Limitations and open questions

• Verification on silicon – The analysis is based on a single die image and the extracted binary. Without a physical 386 to run test vectors, the I/O‑bitmap bug remains a hypothesis. Emulating the microcode in a cycle‑accurate simulator could provide stronger evidence, but such a simulator would need to model the accelerator interfaces faithfully.
• Version differences – The ROM examined does not contain the XBTS/IBTS instructions that appeared in later 386 stepping levels. It is unclear whether those opcodes were added via a microcode update or a separate ROM patch. Researchers would need to repeat the extraction on a later stepping to compare.
• Unused μ‑op block – The range 0x849‑0x856 is marked “unused?” and resembles the page‑fault handler, yet it is never referenced. It may be leftover code from an early development prototype or a fallback path that never made it into the final silicon.
• Tooling maturity – The pipeline relied on a mix of custom scripts and manual inspection.

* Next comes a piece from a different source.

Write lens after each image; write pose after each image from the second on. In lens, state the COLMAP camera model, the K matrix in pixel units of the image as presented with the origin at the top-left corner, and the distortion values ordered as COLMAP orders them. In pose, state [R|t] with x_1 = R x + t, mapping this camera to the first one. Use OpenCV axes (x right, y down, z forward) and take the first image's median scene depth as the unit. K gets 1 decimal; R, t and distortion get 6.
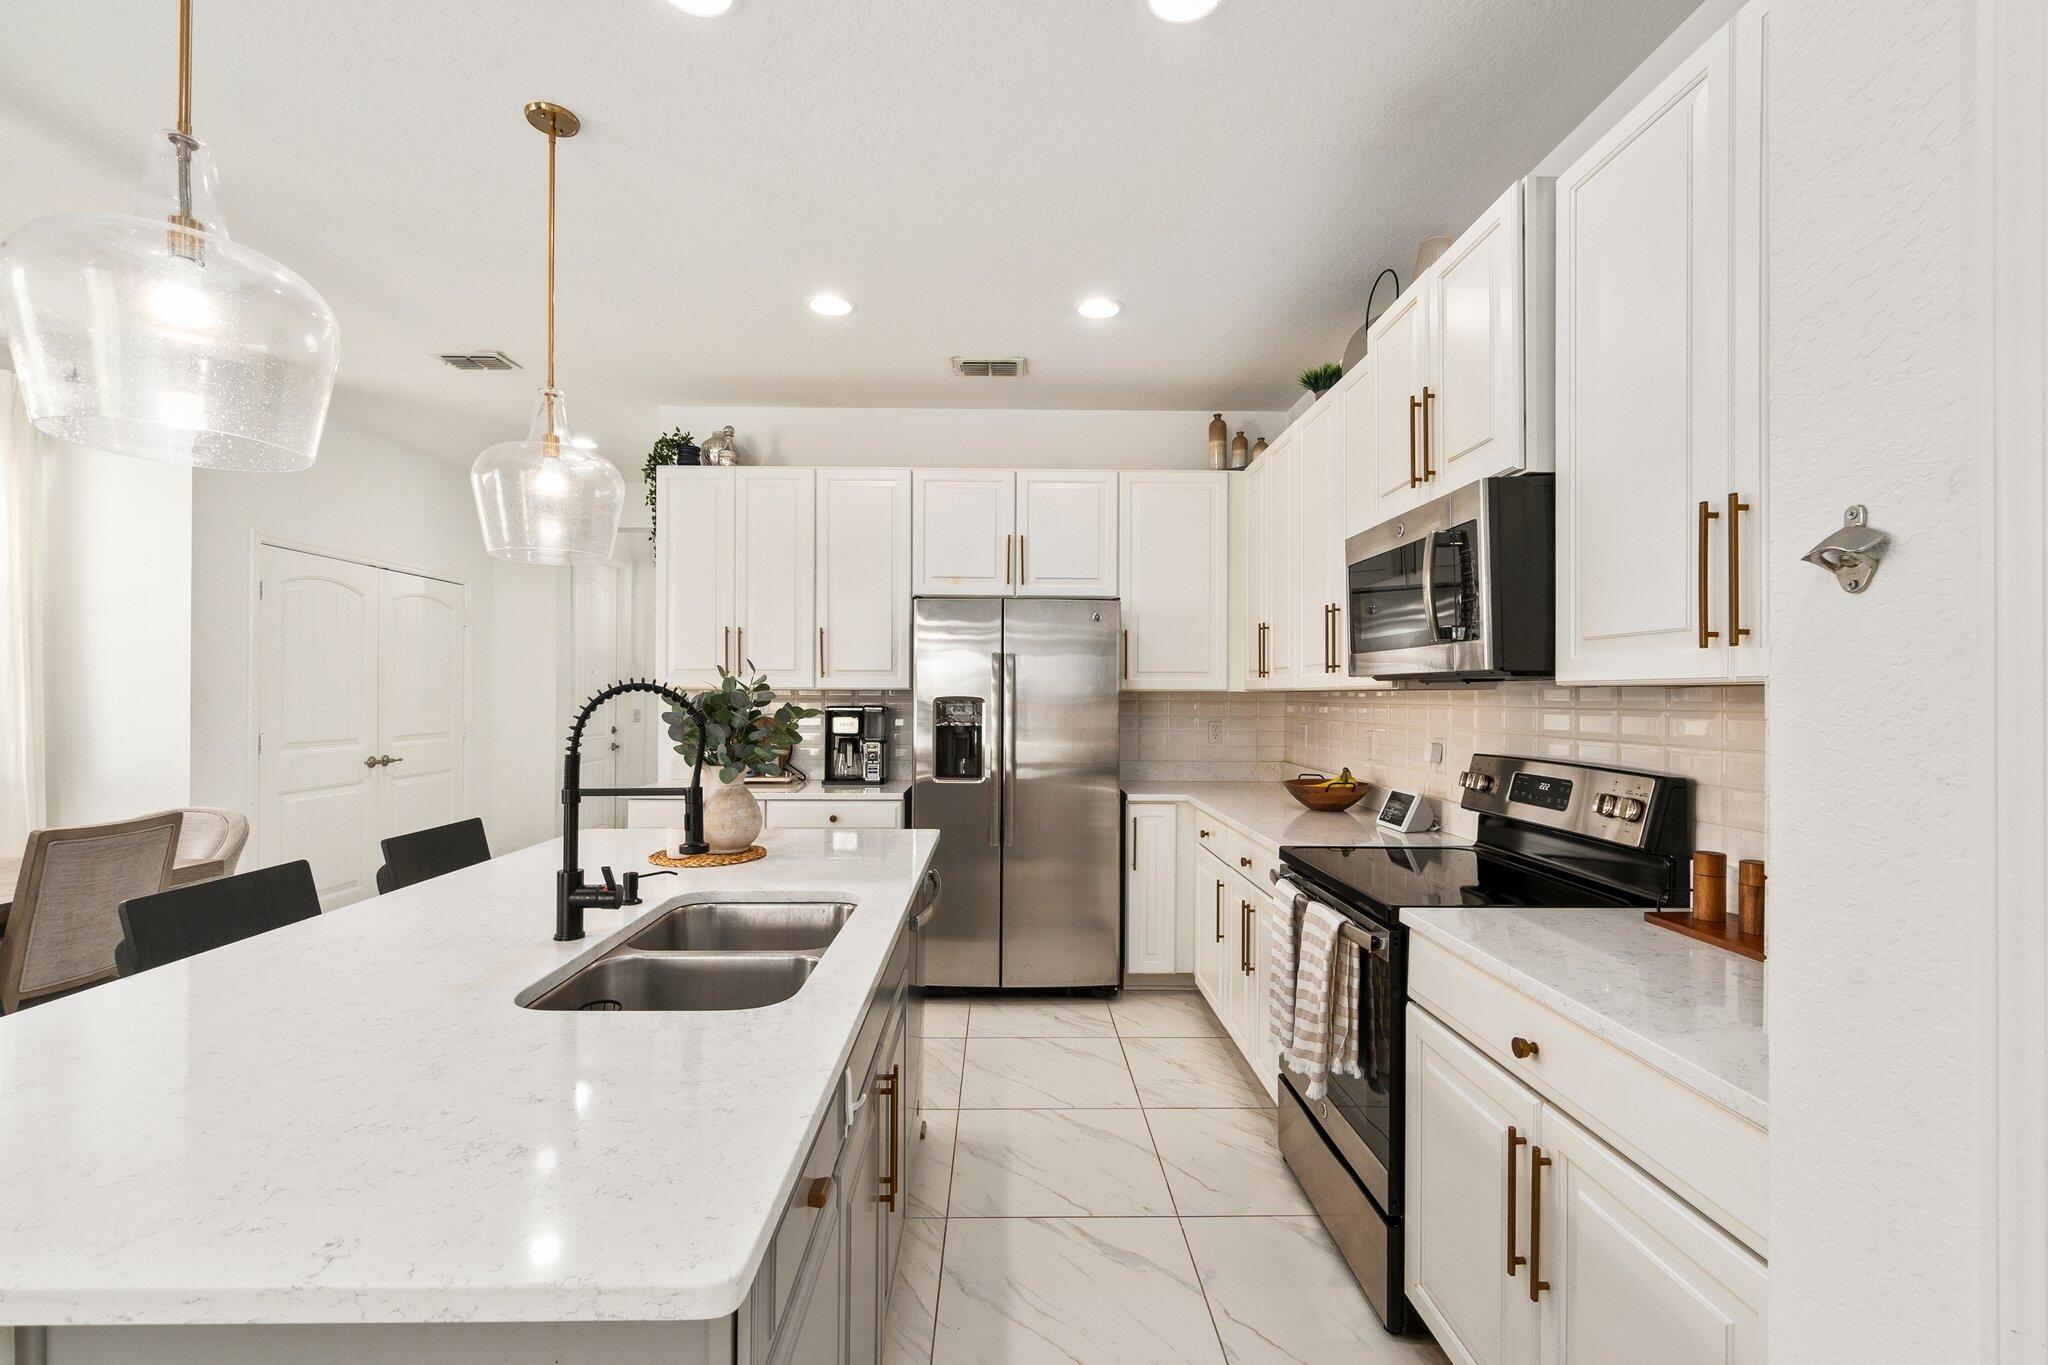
lens RADIAL K [[879.2, 0, 1019.0], [0, 879.2, 687.2], [0, 0, 1]] dist [-0.005988, 0.000646]
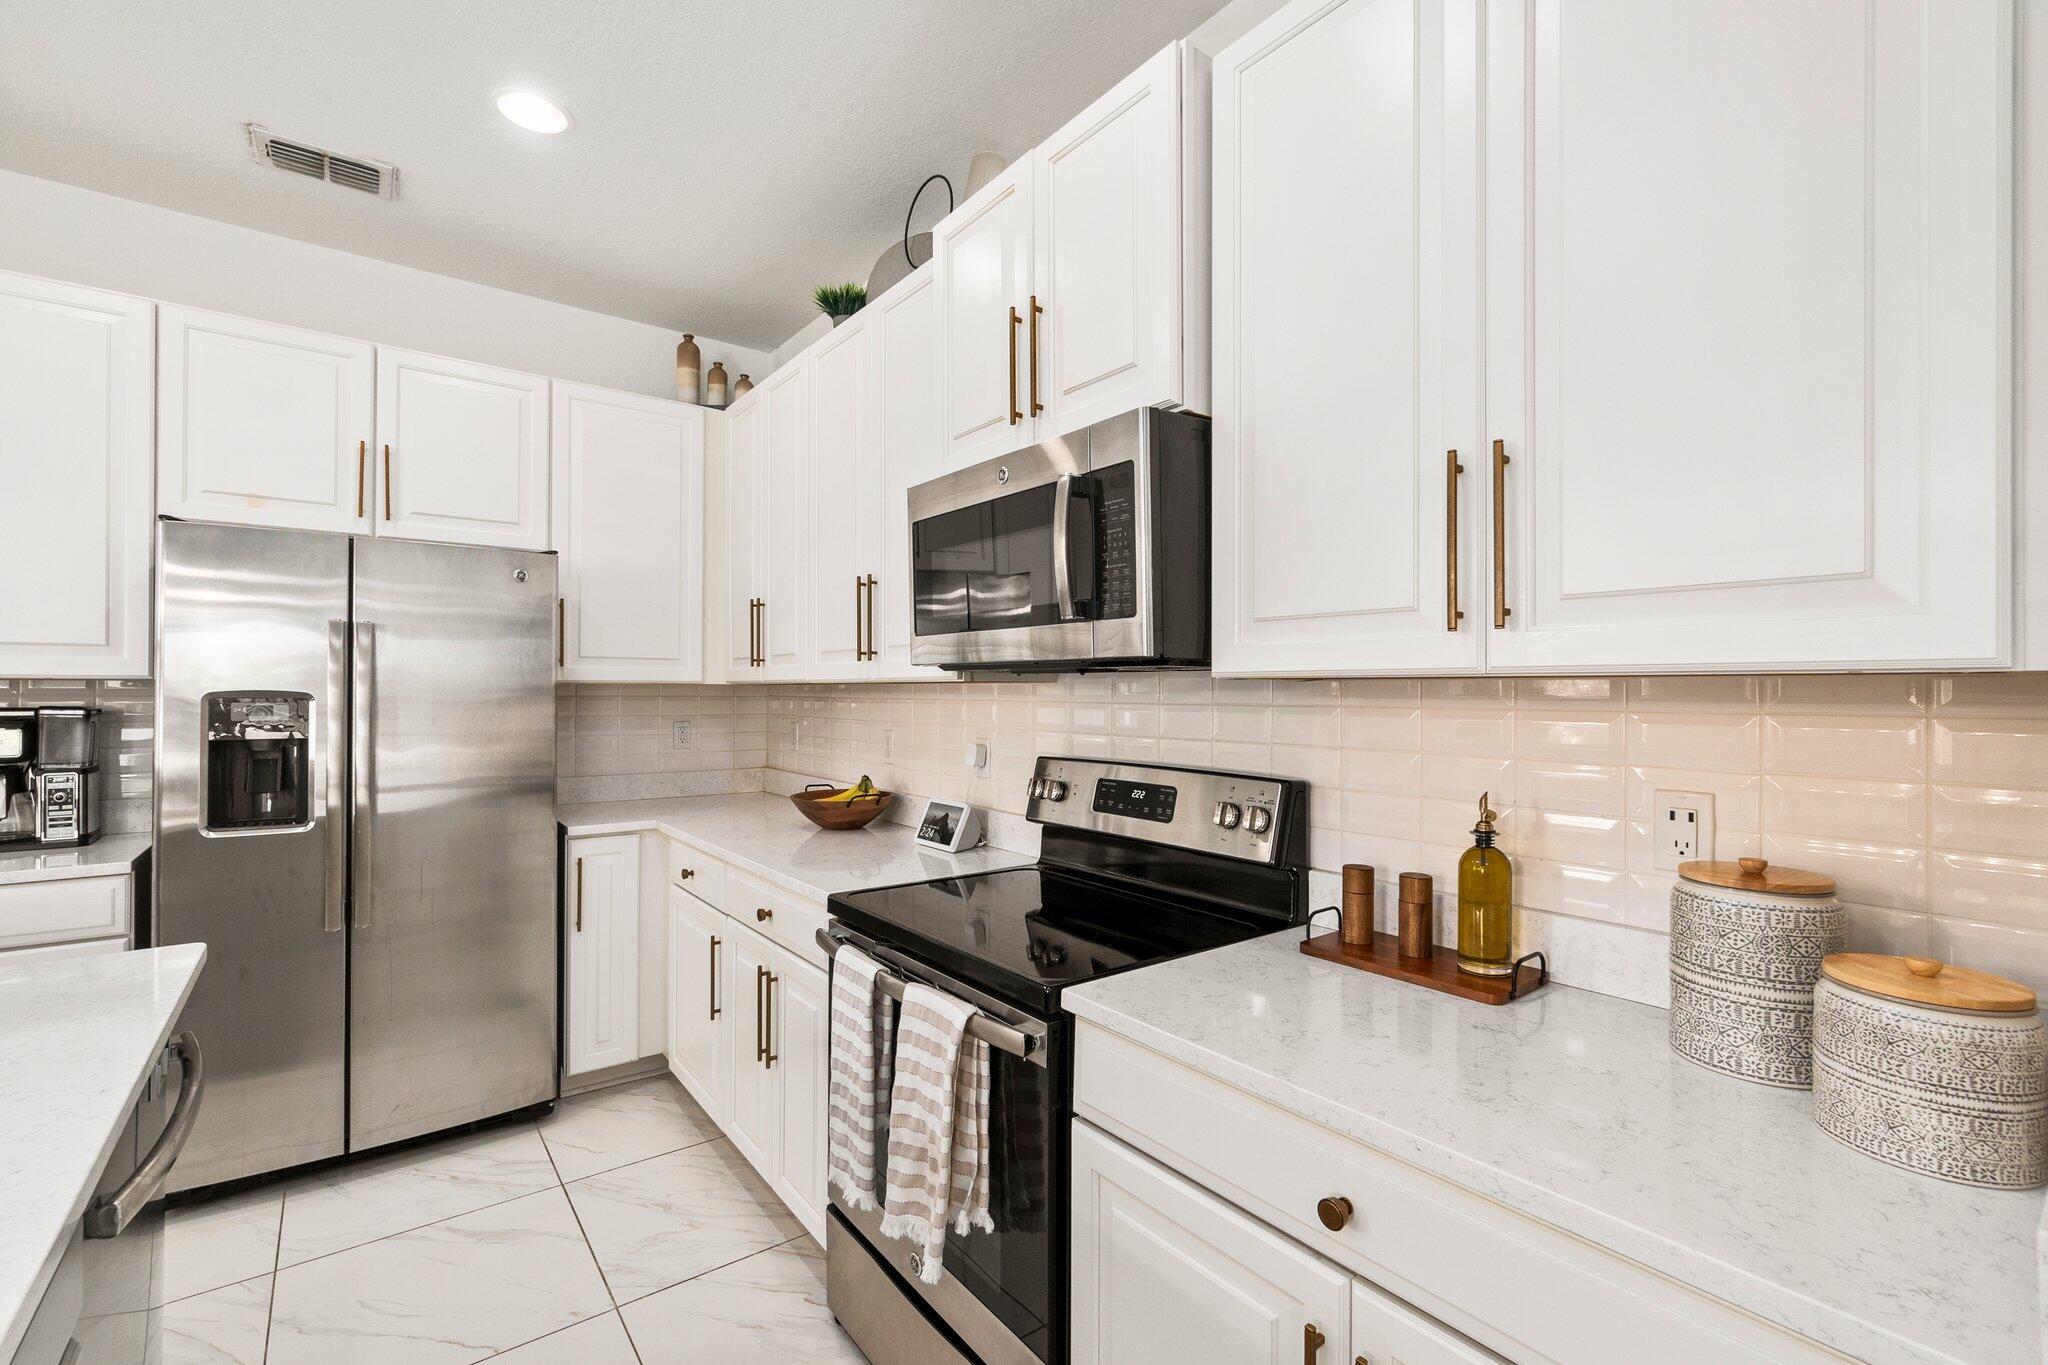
lens RADIAL K [[879.2, 0, 1019.0], [0, 879.2, 687.2], [0, 0, 1]] dist [-0.005988, 0.000646]
pose [[0.803131, 0.000921, 0.595802, -0.009371], [-0.005767, 0.999964, 0.006228, 0.001713], [-0.595775, -0.008438, 0.803107, 0.243815]]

Packaging the workflow into a reusable open‑source toolchain would lower the barrier for similar projects on other legacy CPUs.

Practical takeaways

1. Microcode is not a black box – Even for a 30‑year‑old CPU, a determined community can reconstruct the full control store, opening the door to accurate cycle‑accurate emulation and security research.
2. Legacy bugs can persist – The I/O permission issue demonstrates that undocumented microcode behaviour may still affect systems that run old binaries (e.g., DOSBox or legacy virtualization environments).
3. Documentation matters – The accompanying fields.txt, parts.txt, and the series of blog posts by nand2mario provide a valuable map for anyone wanting to understand the 386’s internal datapaths.

Where to find the data

The complete disassembly, along with supporting files, is hosted in the public x86‑microcode GitHub repository:

• Main repository: https://github.com/reenigne/x86-microcode
• Entry point list (fields.txt): https://github.com/reenigne/x86-microcode/blob/main/fields.txt
• Full microcode dump (microcode_10.txt): https://github.com/reenigne/x86-microcode/blob/main/microcode_10.txt
• Analytical blog posts: https://reenigne.org/blog/80386-multiplication-division, https://reenigne.org/blog/80386-barrel-shifter, https://reenigne.org/blog/80386-protection, https://reenigne.org/blog/80386-memory-pipeline

Conclusion

The project demystifies the 80386’s control store, confirming that every instruction is micro‑coded, exposing a handful of dead‑code regions, and uncovering a decades‑old security nuance. While the work is primarily of historical and academic interest, it also serves as a template for reverse‑engineering other legacy micro‑architectures and reminds us that even mature hardware can hide subtle bugs.